-------- Material provided --------
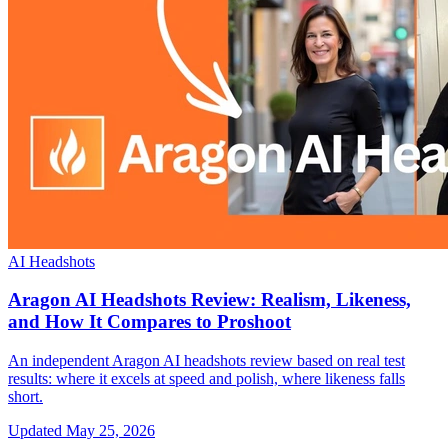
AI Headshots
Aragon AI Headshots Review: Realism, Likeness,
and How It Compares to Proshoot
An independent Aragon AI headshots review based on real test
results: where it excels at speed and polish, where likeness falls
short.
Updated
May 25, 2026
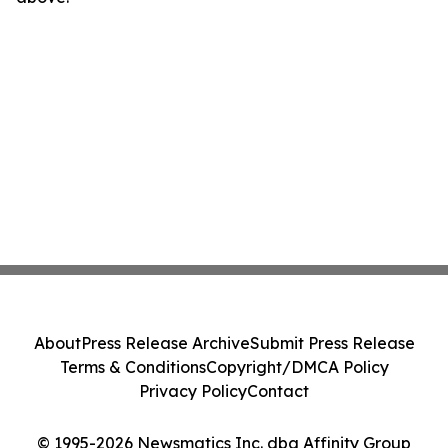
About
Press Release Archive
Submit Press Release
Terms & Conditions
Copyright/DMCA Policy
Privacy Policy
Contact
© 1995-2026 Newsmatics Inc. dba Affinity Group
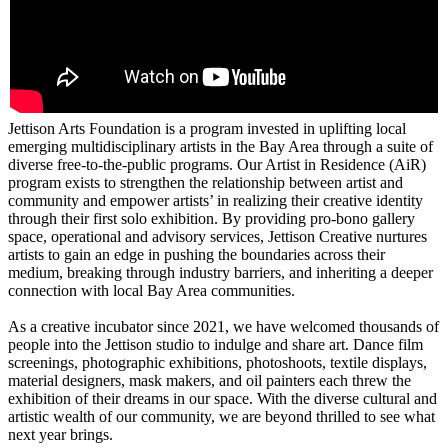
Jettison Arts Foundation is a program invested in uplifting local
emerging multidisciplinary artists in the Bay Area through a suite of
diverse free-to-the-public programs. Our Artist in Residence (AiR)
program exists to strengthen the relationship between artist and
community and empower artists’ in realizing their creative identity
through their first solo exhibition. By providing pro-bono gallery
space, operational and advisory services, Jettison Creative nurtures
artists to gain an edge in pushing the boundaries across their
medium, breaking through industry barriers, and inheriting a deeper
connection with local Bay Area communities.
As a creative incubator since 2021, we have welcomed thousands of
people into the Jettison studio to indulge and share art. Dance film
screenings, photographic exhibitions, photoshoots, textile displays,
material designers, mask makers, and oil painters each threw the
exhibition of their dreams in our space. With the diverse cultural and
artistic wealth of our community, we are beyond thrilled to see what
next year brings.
--------
-------- Material provided --------
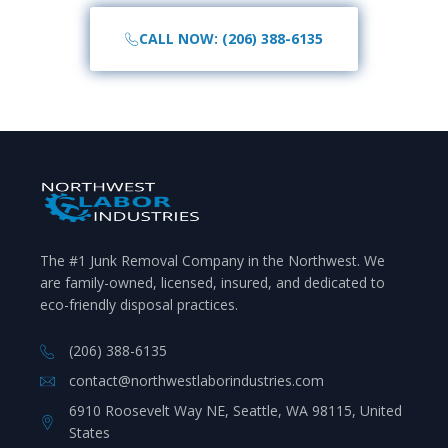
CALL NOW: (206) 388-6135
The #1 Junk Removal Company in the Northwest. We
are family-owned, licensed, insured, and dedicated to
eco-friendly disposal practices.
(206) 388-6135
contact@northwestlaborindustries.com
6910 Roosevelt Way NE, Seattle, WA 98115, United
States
--------
Go through the records above, find every line with the word "diverse", and list those lines.

**Result of the exercise:**
diverse free-to-the-public programs. Our Artist in Residence (AiR)
exhibition of their dreams in our space. With the diverse cultural and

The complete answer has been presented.